A Golden Blunder: The Costly Mistake Of Tackling India’s Gold Obsession
The sovereign gold bond scheme was meant to curb India's gold hunger. Instead, it has turned into a fiscal nightmare, with the government trapped in a gilded debt spiral.
By BasisPoint Groupthink
Groupthink is the House View of BasisPoint’s in-house columnists.
March 21, 2025 at 9:14 AM IST
India’s insatiable appetite for gold is the stuff of legend—woven into its cultural fabric, cherished as a store of wealth, and hoarded across generations. Yet, in 2015, the government sought to tame this golden obsession with the Sovereign Gold Bond scheme, a move that now gleams more as a policy miscalculation than a financial masterstroke.
What was designed to ease pressure on the current account deficit and foreign exchange reserves by diverting demand from physical gold to financial gold has backfired spectacularly. By offering a 2.5% annual interest and tying redemption payouts to soaring gold prices, the government minted a fiscal nightmare, locking itself into a rising liability with each tick of gold’s ascent.
This year, the scale of the miscalculation became stark. A gold bond issued in March 2017 at ₹2,893 per gram—including a small discount—was redeemed at a staggering ₹8,624 per gram, a near-tripling in value. In addition, the investor got interest of 2.5% per annum. That windfall for investors translates into a mounting burden on the exchequer. With 146.96 tonnes of gold-equivalent bonds issued since 2015 and just 16.85 tonnes redeemed so far, the worst may be yet to come.
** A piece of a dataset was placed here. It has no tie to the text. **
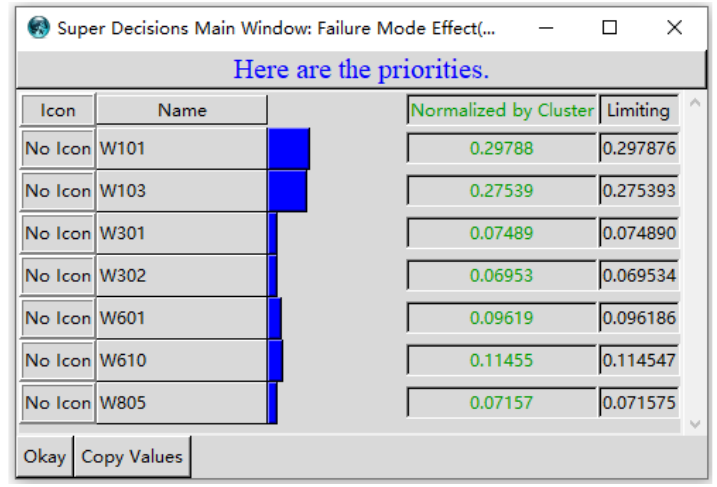
Figure 9. The failure mode influence degree of the cooling system.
For a government struggling to rein in its fiscal deficit, the Sovereign Gold Bond scheme is now a ticking time bomb.
Fool’s Gold
The Reserve Bank of India played a pivotal role in crafting this financial alchemy, but did it mislead the government into believing it could outsmart centuries of gold-hoarding instincts? The RBI’s rationale was sound in theory—reduce gold imports, ease pressure on the rupee, and provide a tax-efficient alternative to physical gold. Yet, it grossly underestimated one key factor: the relentless rise in gold prices.
At the heart of the crisis is a simple misjudgement—the government believed it could persuade Indians to embrace paper gold while keeping liabilities in check. What it failed to foresee was that tying redemption values to market prices would expose it to unchecked fiscal risk. The creation of a Gold Reserve Fund to offset some of this risk was akin to throwing copper coins at a golden debt—insufficient to absorb the rapid appreciation of gold prices.
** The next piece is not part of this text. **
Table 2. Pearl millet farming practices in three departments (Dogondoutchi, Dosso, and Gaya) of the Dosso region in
With costs spiralling, the government quietly halted fresh issuances in February 2024, a tacit admission that the scheme is unsustainable. Yet, this is merely damage limitation. A substantial portion of bonds remain outstanding, and if gold continues its upward march, redemptions will become even more painful in the years ahead.
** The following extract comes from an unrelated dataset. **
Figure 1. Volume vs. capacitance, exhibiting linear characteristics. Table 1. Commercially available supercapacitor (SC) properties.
Though gold imports have dipped from 1,013.70 tonnes in 2012-13 to 795.25 tonnes in 2023-24, this modest success comes at an unsustainable cost. India’s love affair with gold was never going to be easily curbed—certainly not with a scheme that made the government the counterparty to one of the best-performing assets of the decade.
It is said that all that glitters is not gold. The Sovereign Gold Bond scheme, once a beacon of financial ingenuity, is now a cautionary tale in policy misadventures. With no easy escape from this golden trap, the government must brace for further fiscal pain in the years ahead.